Dear Mr. Hammarberg:

We write to alert you to the arbitrary detention by Chechen law enforcement officers of four staff members of the Grozny office of the Memorial Human Rights Center. During their detention, they were harassed and threatened with execution, and their belongings were seized and tampered with. We urge you to raise this highly troubling detention with the Russian and Chechen authorities to make sure that they support the unhindered work of human rights defenders. We also ask that you seek assurances that such threats to and detentions of Memorial stop immediately.

The four Memorial staff, Shakhman Akbulatov, Zarema Mukusheva, Milana Bakhaeva, and Yaragi Gayrbekov, were filming a building in the village of Goity on June 17 at around 5:15 p.m. when they were detained, allegedly to determine their identities. Previous reports from human rights groups, local residents, and other investigations all indicated that the building they were filming had been extensively used to confine unlawfully detained people, most of whom remain missing.

The four were approached by several armed men in civilian clothing who, calling themselves “service personnel” (in Russian, “sotrudniki sluzhby”) but not providing any identification, confiscated the Memorial workers’ IDs and video camera, and brought them to the Urus-Martan District Police Department (ROVD) for an identity check. There, the police accused the four of unsanctioned videotaping; collecting information for the Caucus-Center, a Chechen insurgent website, and, a website affiliated with the political opposition in Ingushetia; and of disseminating allegations about the police’s secret prison, torture, and killings. Police also accused them of working for and supporting “Wahhabists” and urging them to kill police officers.

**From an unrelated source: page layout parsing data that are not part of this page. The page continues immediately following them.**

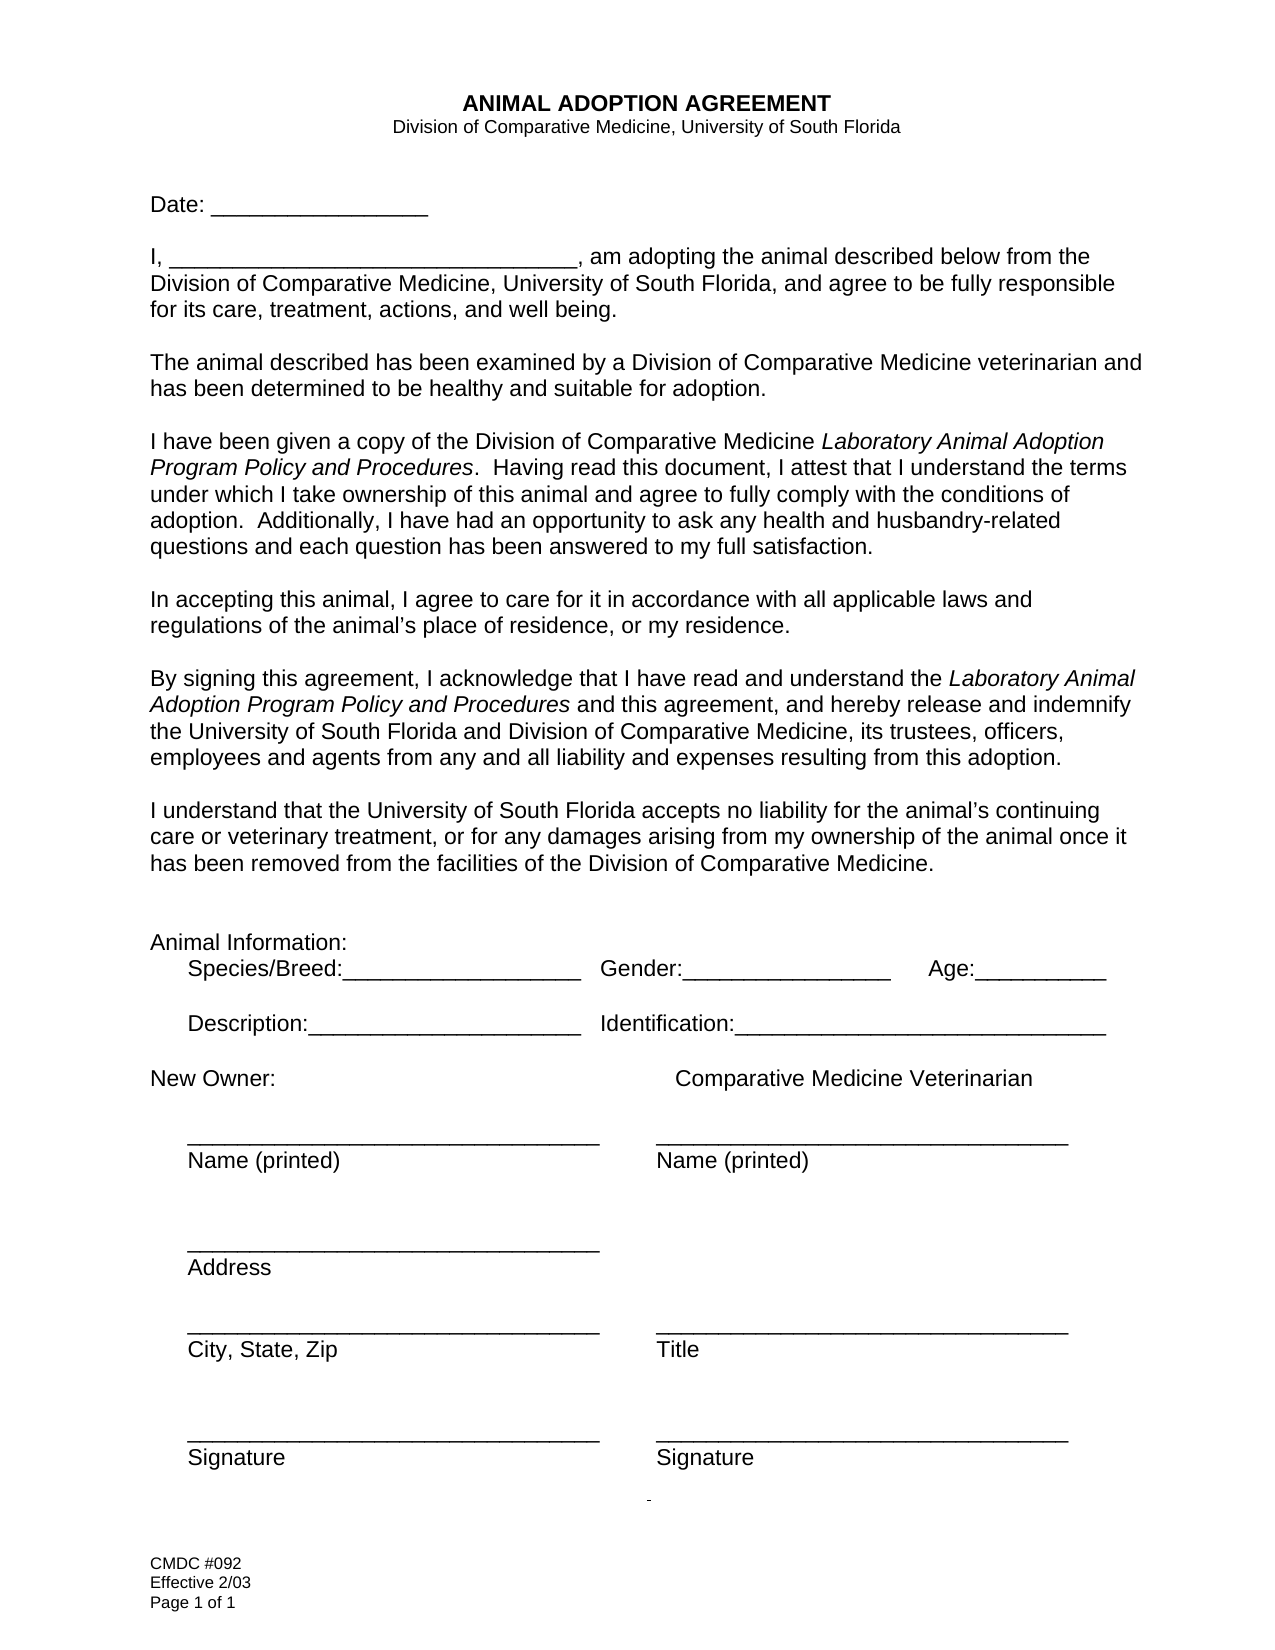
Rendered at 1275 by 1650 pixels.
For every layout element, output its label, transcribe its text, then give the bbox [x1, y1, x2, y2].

text Description: Identification: [150, 1010, 1143, 1036]
text I understand that the University of South Florida accepts no liability for the animal’s continuing care or veterinary treatment, or for any damages arising from my ownership of the animal once it has been removed from the facilities of the Division of Comparative Medicine. [150, 797, 1143, 876]
text Name (printed) Name (printed) [150, 1147, 1143, 1173]
text City, State, Zip Title [150, 1336, 1143, 1362]
text I have been given a copy of the Division of Comparative Medicine Laboratory Animal Adoption Program Policy and Procedures. Having read this document, I attest that I understand the terms under which I take ownership of this animal and agree to fully comply with the conditions of adoption. Additionally, I have had an opportunity to ask any health and husbandry-related questions and each question has been answered to my full satisfaction. [150, 428, 1143, 559]
text The animal described has been examined by a Division of Comparative Medicine veterinarian and has been determined to be healthy and suitable for adoption. [150, 349, 1143, 401]
text Date: _________________ [150, 191, 1143, 217]
text By signing this agreement, I acknowledge that I have read and understand the Laboratory Animal Adoption Program Policy and Procedures and this agreement, and hereby release and indemnify the University of South Florida and Division of Comparative Medicine, its trustees, officers, employees and agents from any and all liability and expenses resulting from this adoption. [150, 665, 1143, 770]
text In accepting this animal, I agree to care for it in accordance with all applicable laws and regulations of the animal’s place of residence, or my residence. [150, 586, 1143, 639]
subtitle ANIMAL ADOPTION AGREEMENT [150, 90, 1143, 116]
text Address [150, 1254, 1143, 1281]
text Signature Signature [150, 1443, 1143, 1470]
text Species/Breed: Gender: Age: [150, 955, 1143, 981]
text I, ________________________________, am adopting the animal described below from the Division of Comparative Medicine, University of South Florida, and agree to be fully responsible for its care, treatment, actions, and well being. [150, 243, 1143, 322]
text New Owner: Comparative Medicine Veterinarian [150, 1065, 1143, 1091]
subtitle Division of Comparative Medicine, University of South Florida [150, 116, 1143, 138]
text Animal Information: [150, 928, 1143, 955]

Police separated Shakhman Akbulatov, head of Memorial in Grozny, from the rest of the group. Akbulatov was questioned first by a man who identified himself as Detective Abdul, and then by six or seven men in camouflage and civilian clothing. They insulted and threatened Akbulatov without allowing him to answer their questions. They asserted that Memorial was forbidden from taping the facility without the permission of the local authorities because of a recent insurgent attack on a motorcade in the village of Chishki and another attack on the village of Benoy-Vedeno. One officer who appeared to be in charge claimed that Memorial had accused him of being the leader of a “[law enforcement] gang” that disappeared and killed people, and said that it was time for them confirm their suspicions. The officer added, “you’ll be sorry you got mixed up with us.” Another officer suggested they bring the four from Memorial to the village of Alkhazurovo, where several policemen had been killed in an attack, and execute them.

The police prevented a Memorial lawyer from gaining access to the detainees for a period of time. The lawyer was admitted only as the detention was ending. Before their release, the police required Akbulatov and Mukusheva to provide a written explanation of their activities in Goity, photographed them both, searched their car, and erased their video recordings. The detention was officially registered as aimed at ascertaining the identity of Akbulatov, Mukusheva, Bakhaeva, and Gayrbekov. As all four presented their passports and Memorial IDs immediately upon request, this explanation seems unfounded. The circumstances of the detention indicate that the detention was specifically aimed at intimidating Memorial personnel and discouraging them from collecting data on human rights abuses in the region.

While Akbulatov, Mukusheva, Bakhaeva, and Gayrbekov have been released, the threat of similar detentions and violence against human rights defenders in Chechnya remains. As you know, Memorial has been subjected to a series of threats and harassment in the past year. Memorial’s Russian and international partners highly value and respect their accurate, on-the-ground reporting. It is understandably very difficult for Memorial or other human rights defenders to work in Chechnya in such a hostile environment. We urge you to follow up with the Russian and Chechen authorities to investigate this incident, and seek assurances that such detentions and threats will not happen in the future. We also urge you to specifically monitor the safety of Memorial staff in the North Caucasus.